(Aim of the exercise): Copy each line that includes the string "challenge" from the material into your answer.

────

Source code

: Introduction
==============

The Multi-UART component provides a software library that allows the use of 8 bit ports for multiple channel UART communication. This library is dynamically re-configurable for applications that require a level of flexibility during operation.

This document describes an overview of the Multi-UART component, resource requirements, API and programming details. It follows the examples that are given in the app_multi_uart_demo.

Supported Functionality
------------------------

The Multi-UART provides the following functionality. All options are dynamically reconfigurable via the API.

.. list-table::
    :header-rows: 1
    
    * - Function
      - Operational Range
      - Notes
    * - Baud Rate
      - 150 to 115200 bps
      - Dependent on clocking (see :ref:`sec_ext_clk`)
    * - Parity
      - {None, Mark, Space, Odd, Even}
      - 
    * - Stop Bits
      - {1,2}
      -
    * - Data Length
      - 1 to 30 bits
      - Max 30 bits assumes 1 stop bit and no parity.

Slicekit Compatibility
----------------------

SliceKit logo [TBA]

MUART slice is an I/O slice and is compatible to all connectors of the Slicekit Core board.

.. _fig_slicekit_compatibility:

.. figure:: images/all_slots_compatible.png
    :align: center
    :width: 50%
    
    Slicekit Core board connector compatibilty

────

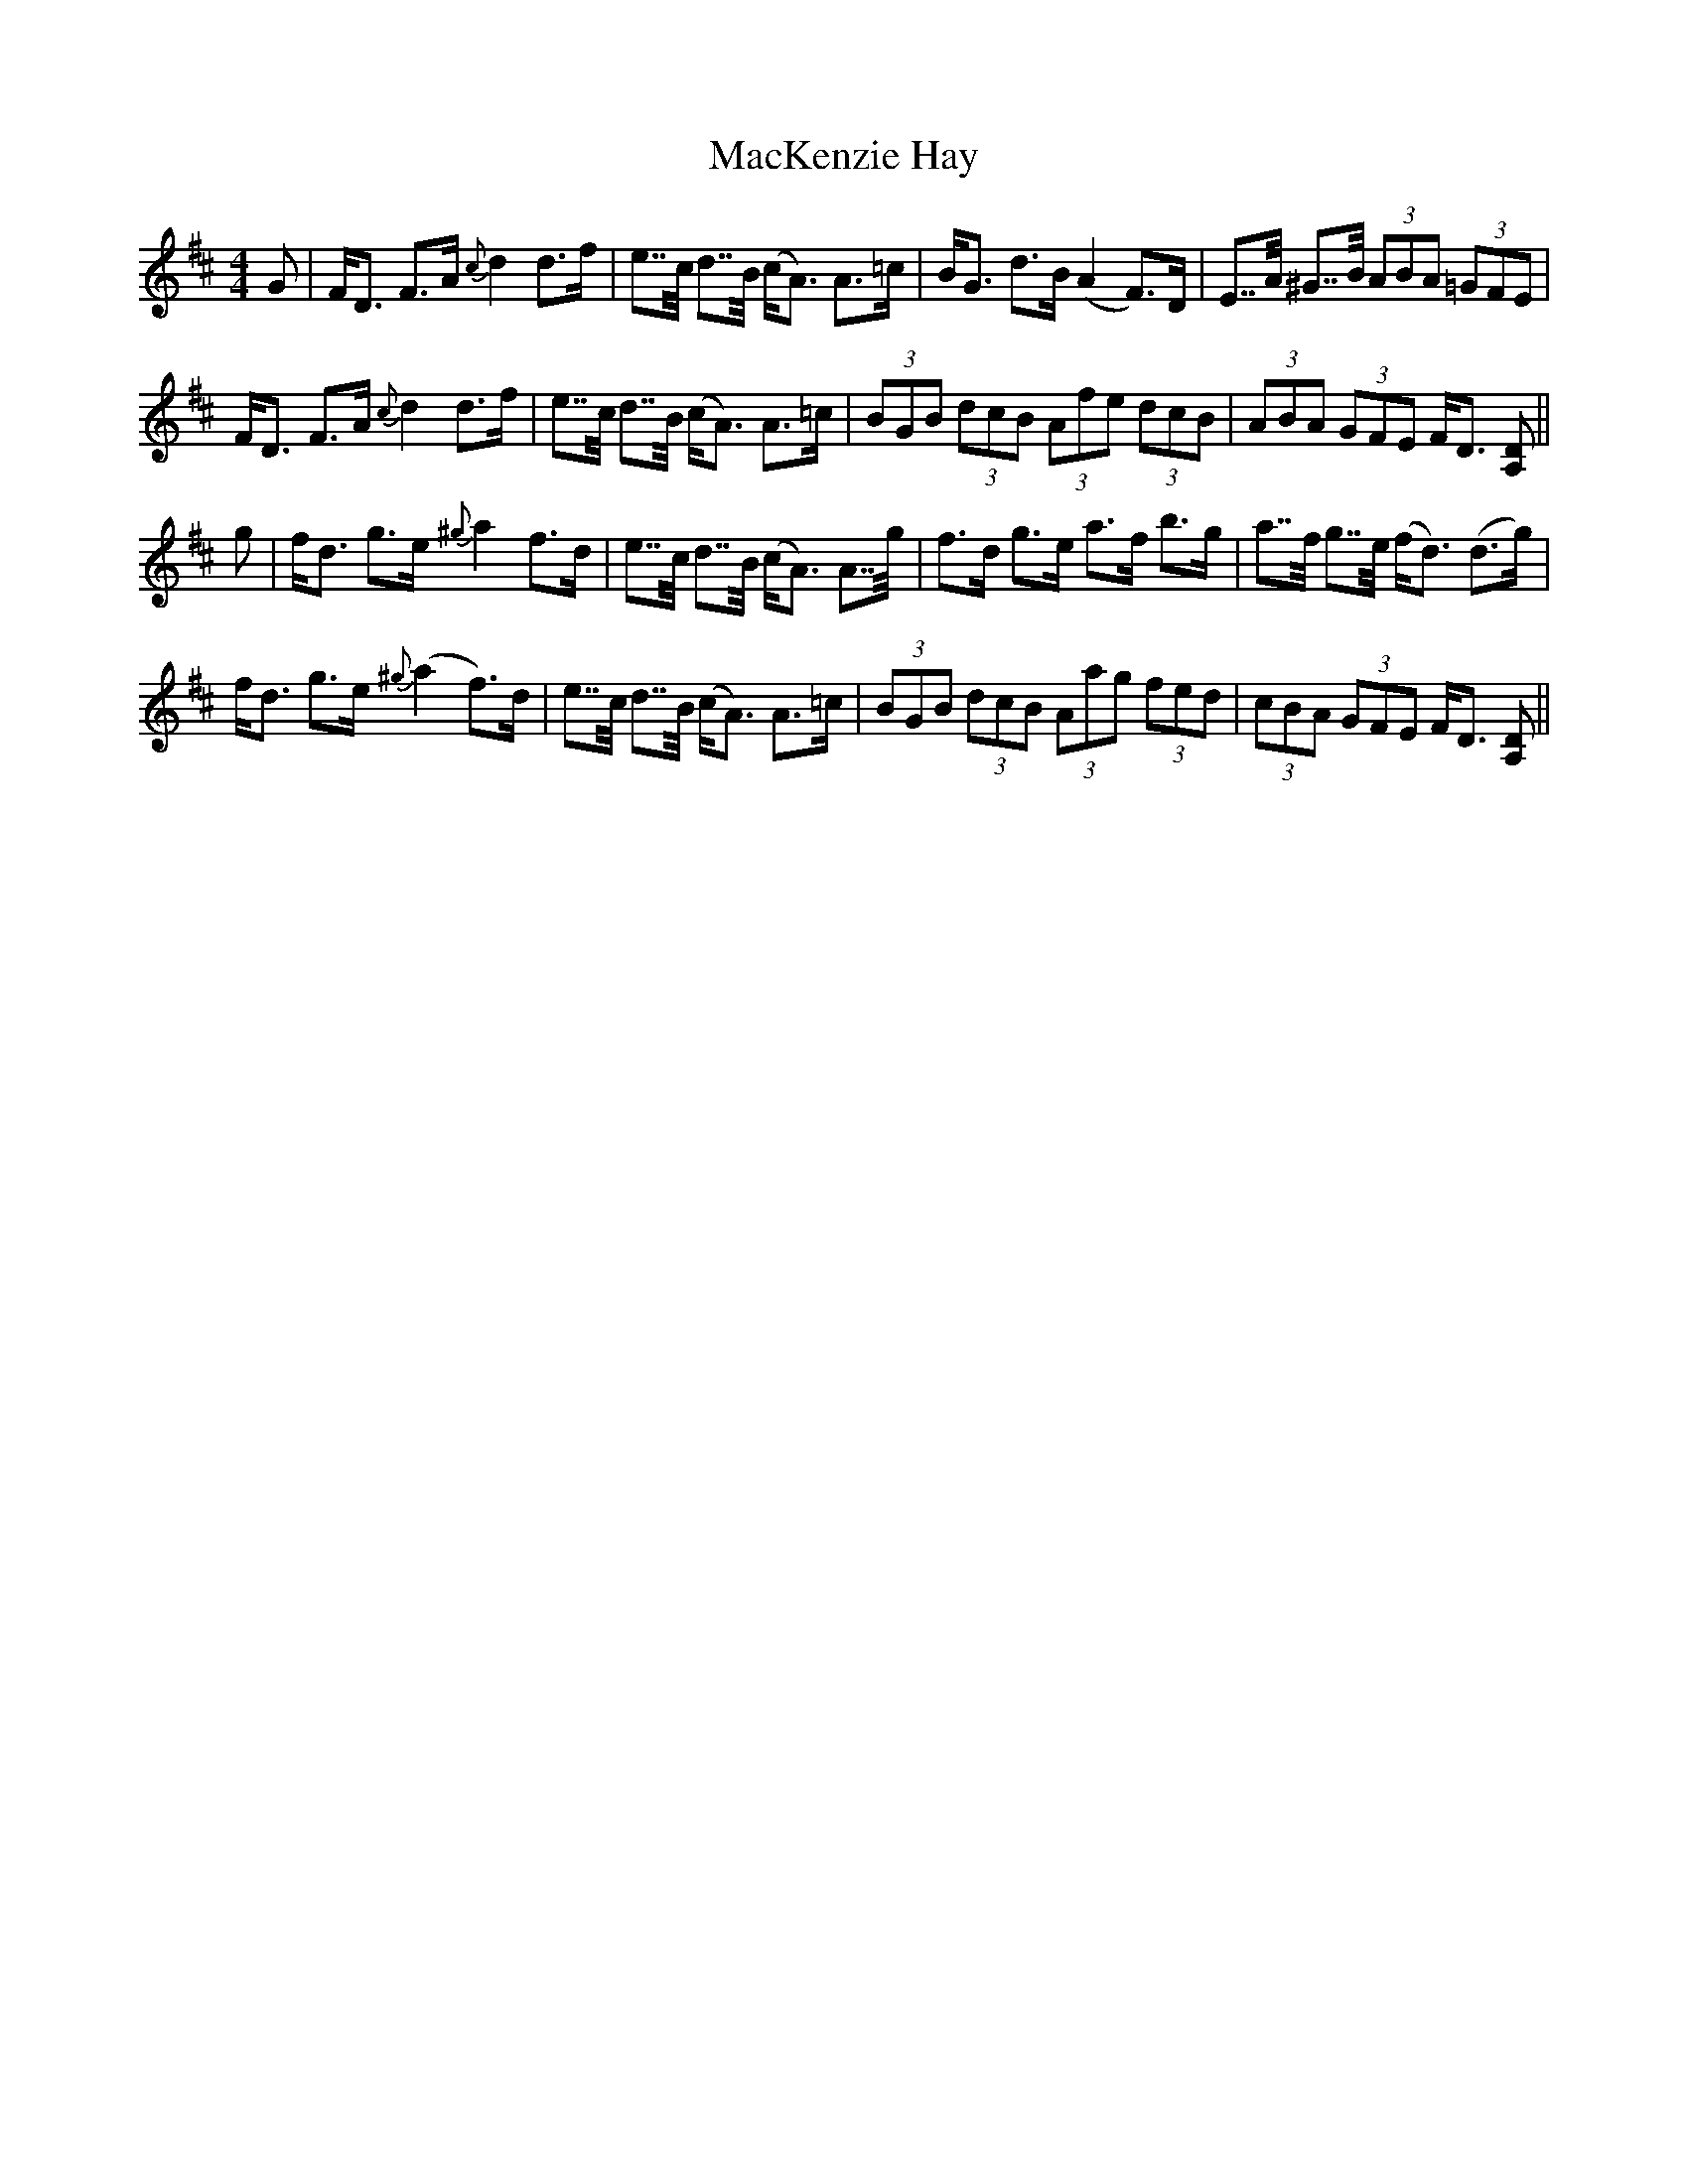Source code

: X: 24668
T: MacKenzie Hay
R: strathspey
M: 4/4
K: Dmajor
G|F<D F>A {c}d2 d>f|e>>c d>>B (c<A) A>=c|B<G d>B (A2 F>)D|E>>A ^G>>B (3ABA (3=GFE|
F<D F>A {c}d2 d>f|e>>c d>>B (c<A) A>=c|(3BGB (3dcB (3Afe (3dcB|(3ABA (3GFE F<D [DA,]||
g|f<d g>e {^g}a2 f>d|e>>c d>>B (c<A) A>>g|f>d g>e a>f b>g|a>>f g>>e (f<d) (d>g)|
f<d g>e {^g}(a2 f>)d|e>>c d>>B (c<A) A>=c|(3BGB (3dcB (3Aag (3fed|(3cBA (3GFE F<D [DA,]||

────

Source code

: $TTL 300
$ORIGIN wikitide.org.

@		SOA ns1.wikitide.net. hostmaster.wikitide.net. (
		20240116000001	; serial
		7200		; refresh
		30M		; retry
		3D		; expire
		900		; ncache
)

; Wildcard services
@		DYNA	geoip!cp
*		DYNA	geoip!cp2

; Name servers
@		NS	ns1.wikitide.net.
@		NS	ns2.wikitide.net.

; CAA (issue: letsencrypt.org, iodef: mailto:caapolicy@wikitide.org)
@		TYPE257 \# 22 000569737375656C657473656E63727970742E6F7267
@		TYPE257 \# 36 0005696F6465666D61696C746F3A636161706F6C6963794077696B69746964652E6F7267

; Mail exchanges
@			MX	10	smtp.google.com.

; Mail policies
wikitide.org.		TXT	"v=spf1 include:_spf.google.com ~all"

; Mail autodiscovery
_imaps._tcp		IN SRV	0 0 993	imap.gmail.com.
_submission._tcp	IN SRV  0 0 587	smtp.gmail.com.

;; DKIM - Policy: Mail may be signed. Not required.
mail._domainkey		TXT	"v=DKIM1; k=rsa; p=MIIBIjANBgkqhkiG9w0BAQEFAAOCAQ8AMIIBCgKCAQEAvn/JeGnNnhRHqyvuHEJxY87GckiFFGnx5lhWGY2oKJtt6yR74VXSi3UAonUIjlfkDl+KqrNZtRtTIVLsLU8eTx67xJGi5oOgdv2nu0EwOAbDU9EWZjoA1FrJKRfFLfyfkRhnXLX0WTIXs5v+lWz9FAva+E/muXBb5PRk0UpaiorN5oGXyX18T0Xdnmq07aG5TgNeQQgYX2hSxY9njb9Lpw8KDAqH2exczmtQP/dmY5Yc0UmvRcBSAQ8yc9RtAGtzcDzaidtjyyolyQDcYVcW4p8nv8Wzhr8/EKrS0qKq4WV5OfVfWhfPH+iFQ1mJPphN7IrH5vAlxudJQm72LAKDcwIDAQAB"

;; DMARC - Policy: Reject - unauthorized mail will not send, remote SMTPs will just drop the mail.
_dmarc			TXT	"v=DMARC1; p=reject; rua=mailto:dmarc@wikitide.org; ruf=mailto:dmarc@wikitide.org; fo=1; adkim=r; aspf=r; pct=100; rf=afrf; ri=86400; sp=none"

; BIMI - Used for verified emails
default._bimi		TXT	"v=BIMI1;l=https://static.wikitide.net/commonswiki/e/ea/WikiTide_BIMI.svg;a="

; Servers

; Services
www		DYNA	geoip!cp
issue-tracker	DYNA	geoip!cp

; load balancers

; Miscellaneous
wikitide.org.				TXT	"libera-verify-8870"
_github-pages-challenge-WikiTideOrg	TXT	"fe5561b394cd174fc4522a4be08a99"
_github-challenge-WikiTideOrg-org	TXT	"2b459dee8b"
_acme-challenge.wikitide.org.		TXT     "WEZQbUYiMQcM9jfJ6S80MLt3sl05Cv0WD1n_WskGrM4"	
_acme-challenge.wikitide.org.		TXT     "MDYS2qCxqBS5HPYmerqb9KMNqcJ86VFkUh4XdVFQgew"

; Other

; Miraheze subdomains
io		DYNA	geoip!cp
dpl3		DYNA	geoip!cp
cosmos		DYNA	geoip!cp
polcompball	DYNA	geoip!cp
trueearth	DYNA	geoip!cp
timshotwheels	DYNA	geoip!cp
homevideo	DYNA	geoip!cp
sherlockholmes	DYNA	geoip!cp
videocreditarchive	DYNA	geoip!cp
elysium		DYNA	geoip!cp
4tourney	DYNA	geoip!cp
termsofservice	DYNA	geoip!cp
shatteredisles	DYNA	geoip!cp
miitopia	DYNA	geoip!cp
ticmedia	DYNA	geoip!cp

────

(Answer for the task):
_github-pages-challenge-WikiTideOrg	TXT	"fe5561b394cd174fc4522a4be08a99"
_github-challenge-WikiTideOrg-org	TXT	"2b459dee8b"
_acme-challenge.wikitide.org.		TXT     "WEZQbUYiMQcM9jfJ6S80MLt3sl05Cv0WD1n_WskGrM4"	
_acme-challenge.wikitide.org.		TXT     "MDYS2qCxqBS5HPYmerqb9KMNqcJ86VFkUh4XdVFQgew"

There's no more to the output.